Alright, I can change the behavior of the inflation to automatically read as much as possible, but I'd like to warn you that zero-length arrays can only happen for very tiny buffers, at which point you shouldn't even call push() because push() will often waste 5 or more bytes and basically defeat the purpose of compressing that block. You should concatenate the input buffers until you reach a size you are comfortable with, then call push() if you are dealing with such small amounts of data.

Also, just as a BTW, your example actually works on the current version of fflate when replacing Inflate with Unzlib. Inflate is the wrong algorithm. Inflate for Deflate, Unzlib for Zlib, Gunzip for Gzip, Decompress for anything.

jasongin commented 3 years ago

I really appreciate all the help!

That test code is obviously contrived; in reality I am using larger input buffers. But regardless of size I need to be able to decompress all the complete chunks of data that were compressed so far, without ending the stream.

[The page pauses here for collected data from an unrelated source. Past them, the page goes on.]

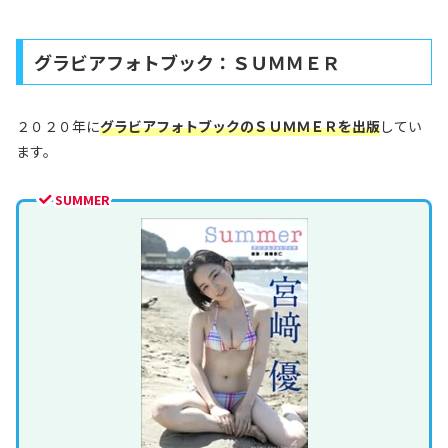
グラビアフォトブック：ＳＵＭＭＥＲ
２０２０年に
グラビアフォトブックのＳＵＭＭＥＲを出版
してい
ます。
SUMMER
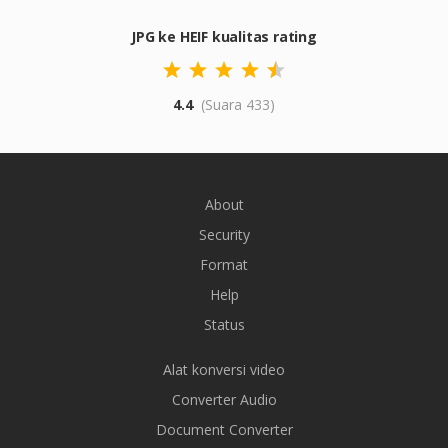
JPG ke HEIF kualitas rating
4.4
(Suara 433)
About
Security
Format
Help
Status
Alat konversi video
Converter Audio
Document Converter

your example actually works on the current version of fflate when replacing Inflate with Unzlib.

Oh, I don't know how I missed that! I do see that my previous example test passes after fixing that. However I still find that in some cases unzlib passes a zero-length buffer to ondata. Here's an updated example:

const fflate = require('fflate');
const assert = require('assert');
const fetch = require('node-fetch');

const compressedPackets = [];
const decompressedPackets = [];

const deflate = new fflate.Zlib();
deflate.ondata = (data) => compressedPackets.push(Buffer.from(data));

const inflate = new fflate.Unzlib();
inflate.ondata = (data) => decompressedPackets.push(Buffer.from(data));

const testFile = 'https://raw.githubusercontent.com/101arrowz/fflate/9e442e99c5805270b0f96d3b18bf78685fff06d5/src/worker.ts';
fetch(testFile).then((response) => response.buffer()).then(test);

function test(input) {
    console.log(`input length = ${input.length}`);
    deflate.push(input, false);

    console.log(`compressed packet count = ${compressedPackets.length}`);
    assert(compressedPackets.length > 0);
    console.log(`first compressed packet length = ${compressedPackets[0].length}`);
    assert(compressedPackets[0].length > 0);

    compressedPackets.forEach((p) => inflate.push(p, false));

    console.log(`output packet count = ${decompressedPackets.length}`);
    assert(decompressedPackets.length > 0);
    const output = Buffer.concat(decompressedPackets);
    console.log(`output length = ${output.length}`);
    assert(output.length === input.length); // <-- assertion fails
}

Output:

input length = 399
compressed packet count = 1
first compressed packet length = 276
output packet count = 1
output length = 0
(node:19172) UnhandledPromiseRejectionWarning: AssertionError [ERR_ASSERTION]: The expression evaluated to a falsy value:

  assert(output.length === input.length)
101arrowz commented 3 years ago

400 bytes is still quite small of a chunk size, so you will still get zero-sized chunks. However, I have managed to fix it locally and will publish the version if performance isn't hurt too much.

input length = 399
compressed packet count = 1
first compressed packet length = 276
output packet count = 1
output length = 399
101arrowz commented 3 years ago

I've published version 0.6.4, which should resolve the issue where Inflate did not consume all available data. Let me know if you have any other questions. Thanks for the feature request!

jasongin commented 3 years ago

I can confirm that 0.6.4 resolved the issue. It's working great in all my testing so far. Thank you!